The UK’s statutory sick pay policy has been criticised by unions and researchers as being one of the worst in Europe. Here’s how sick pay in Britain compares to the rest of the world. The law on when an employee must supply a sick note has recently changed.
You can now be off work unwell for up to 28 days in a row before you need a note from the doctor. The government hopes that the move will free up GP time to focus on the Covid booster roll out.
Under previous rules, employees were required to show their employer a GP-signed sick note after seven days to receive statutory sick pay or benefit payments.
What are my employee rights to a safe working environment?
Under common law, all employers have a duty of care towards their workers to keep them safe and healthy when they are at work. This includes making sure their environment is comfortable and does not pose a threat to health.
If a significant number of employees are complaining about thermal discomfort, your employer should carry out a risk assessment, and act on the results of that assessment, the HSE advises.
If you are unable to work from home, or your working conditions cannot be changed to account for unreasonable temperatures, it is possible that you may have to stop working to protect your health. Independent public body ACAS (the Advisory, Conciliation and Arbitration Service) advises that an employee can refuse to work if they reasonably believe that the working environment is not safe. If that employee is then treated less fairly by the employer as a direct result, they could make a claim to an employment tribunal.
What are my rights around maternity, paternity leave and emergencies?
Women have the right to time off for antenatal care and 52 weeks’ statutory maternity leave, and their partner (regardless of gender) can take one to two weeks’ paid paternity leave. You also have a right to leave for adoption. For parental pay and leave, use this helpful calculator here.

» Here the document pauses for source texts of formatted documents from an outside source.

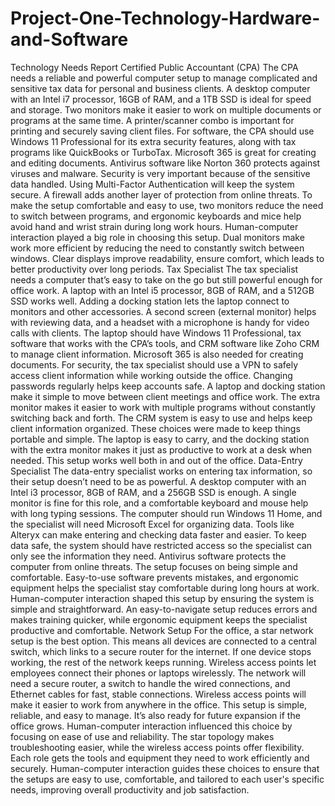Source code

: # Project-One-Technology-Hardware-and-Software
Technology Needs Report
 Certified Public Accountant (CPA)
 The CPA needs a reliable and powerful computer setup to manage complicated and sensitive tax
 data for personal and business clients. A desktop computer with an Intel i7 processor, 16GB of
 RAM, and a 1TB SSD is ideal for speed and storage. Two monitors make it easier to work on
 multiple documents or programs at the same time. A printer/scanner combo is important for
 printing and securely saving client files. For software, the CPA should use Windows 11
 Professional for its extra security features, along with tax programs like QuickBooks or
 TurboTax. Microsoft 365 is great for creating and editing documents. Antivirus software like
 Norton 360 protects against viruses and malware. Security is very important because of the
 sensitive data handled. Using Multi-Factor Authentication will keep the system secure. A
 firewall adds another layer of protection from online threats. To make the setup comfortable and
 easy to use, two monitors reduce the need to switch between programs, and ergonomic
 keyboards and mice help avoid hand and wrist strain during long work hours. Human-computer
 interaction played a big role in choosing this setup. Dual monitors make work more efficient by
 reducing the need to constantly switch between windows. Clear displays improve readability,
 ensure comfort, which leads to better productivity over long periods.
 Tax Specialist
 The tax specialist needs a computer that’s easy to take on the go but still powerful enough for
 office work. A laptop with an Intel i5 processor, 8GB of RAM, and a 512GB SSD works well.
 Adding a docking station lets the laptop connect to monitors and other accessories. A second
screen (external monitor) helps with reviewing data, and a headset with a microphone is handy
 for video calls with clients. The laptop should have Windows 11 Professional, tax software that
 works with the CPA’s tools, and CRM software like Zoho CRM to manage client information.
 Microsoft 365 is also needed for creating documents. For security, the tax specialist should use a
 VPN to safely access client information while working outside the office. Changing passwords
 regularly helps keep accounts safe. A laptop and docking station make it simple to move between
 client meetings and office work. The extra monitor makes it easier to work with multiple
 programs without constantly switching back and forth. The CRM system is easy to use and helps
 keep client information organized. These choices were made to keep things portable and simple.
 The laptop is easy to carry, and the docking station with the extra monitor makes it just as
 productive to work at a desk when needed. This setup works well both in and out of the office.
 Data-Entry Specialist
 The data-entry specialist works on entering tax information, so their setup doesn’t need to be as
 powerful. A desktop computer with an Intel i3 processor, 8GB of RAM, and a 256GB SSD is
 enough. A single monitor is fine for this role, and a comfortable keyboard and mouse help with
 long typing sessions. The computer should run Windows 11 Home, and the specialist will need
 Microsoft Excel for organizing data. Tools like Alteryx can make entering and checking data
 faster and easier. To keep data safe, the system should have restricted access so the specialist can
 only see the information they need. Antivirus software protects the computer from online threats.
 The setup focuses on being simple and comfortable. Easy-to-use software prevents mistakes, and
 ergonomic equipment helps the specialist stay comfortable during long hours at work.
 Human-computer interaction shaped this setup by ensuring the system is simple and
straightforward. An easy-to-navigate setup reduces errors and makes training quicker, while
 ergonomic equipment keeps the specialist productive and comfortable.
 Network Setup
 For the office, a star network setup is the best option. This means all devices are connected to a
 central switch, which links to a secure router for the internet. If one device stops working, the
 rest of the network keeps running. Wireless access points let employees connect their phones or
 laptops wirelessly. The network will need a secure router, a switch to handle the wired
 connections, and Ethernet cables for fast, stable connections. Wireless access points will make it
 easier to work from anywhere in the office. This setup is simple, reliable, and easy to manage.
 It’s also ready for future expansion if the office grows. Human-computer interaction influenced
 this choice by focusing on ease of use and reliability. The star topology makes troubleshooting
 easier, while the wireless access points offer flexibility. Each role gets the tools and equipment
 they need to work efficiently and securely. Human-computer interaction guides these choices to
 ensure that the setups are easy to use, comfortable, and tailored to each user's specific needs,
 improving overall productivity and job satisfaction.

You have the right to time off for emergencies with dependants such as partners, parents or children, but your employer doesn’t have to pay you. Meanwhile, compassionate leave depends on your contract.
Are my employee rights affected if I don’t belong to a union?
If you are part of a trade union, you will be able to call on their help and support if you face a situation in your workplace in which you believe you are being treated unfairly or illegally. The union may be able to help you find a resolution with your employer, or fight for money you are entitled to.
“Being a member of a trade union doesn’t reduce your employment rights but might affect your contractual rights,” explains Moseley.
This includes changes to pay or conditions you may not always like.
“For example, during the pandemic, some unions agreed with the employer to cut overtime rates to keep the business afloat during this difficult time.”
But the activities of a trade union – such as securing a pay rise – benefits all workers in a workplace, not just those who are members of the union.
Where do I complain or get advice about employee rights?
At present, some options are available to workers but raising grievances is rarely easy. If an employee believes their employee rights are being broken, they are encouraged to report issues around the minimum wage or sick pay to HM Revenue and Customs (HMRC).
The Advisory, Conciliation and Arbitration Service (Acas) exists to help resolve disputes between employers and employees. Acas will encourage both parties to agree to commit to their ruling on the disagreement, but the resulting decision is not legally binding.
An employee who believes they are a victim of mistreatment can try to take their boss to an employment tribunal. This is free and a claim must be made within three months less one day from the date of the grievance, such as the day they were dismissed or experienced illegal treatment.
There currently exists no form of “employment watchdog” in the UK, which is why Citizens Advice Scotland is calling on the government to introduce one. The charity says a watchdog is needed to protect people in low-paid sectors from being exploited by bosses who continue to violate even the most basic of workers’ rights.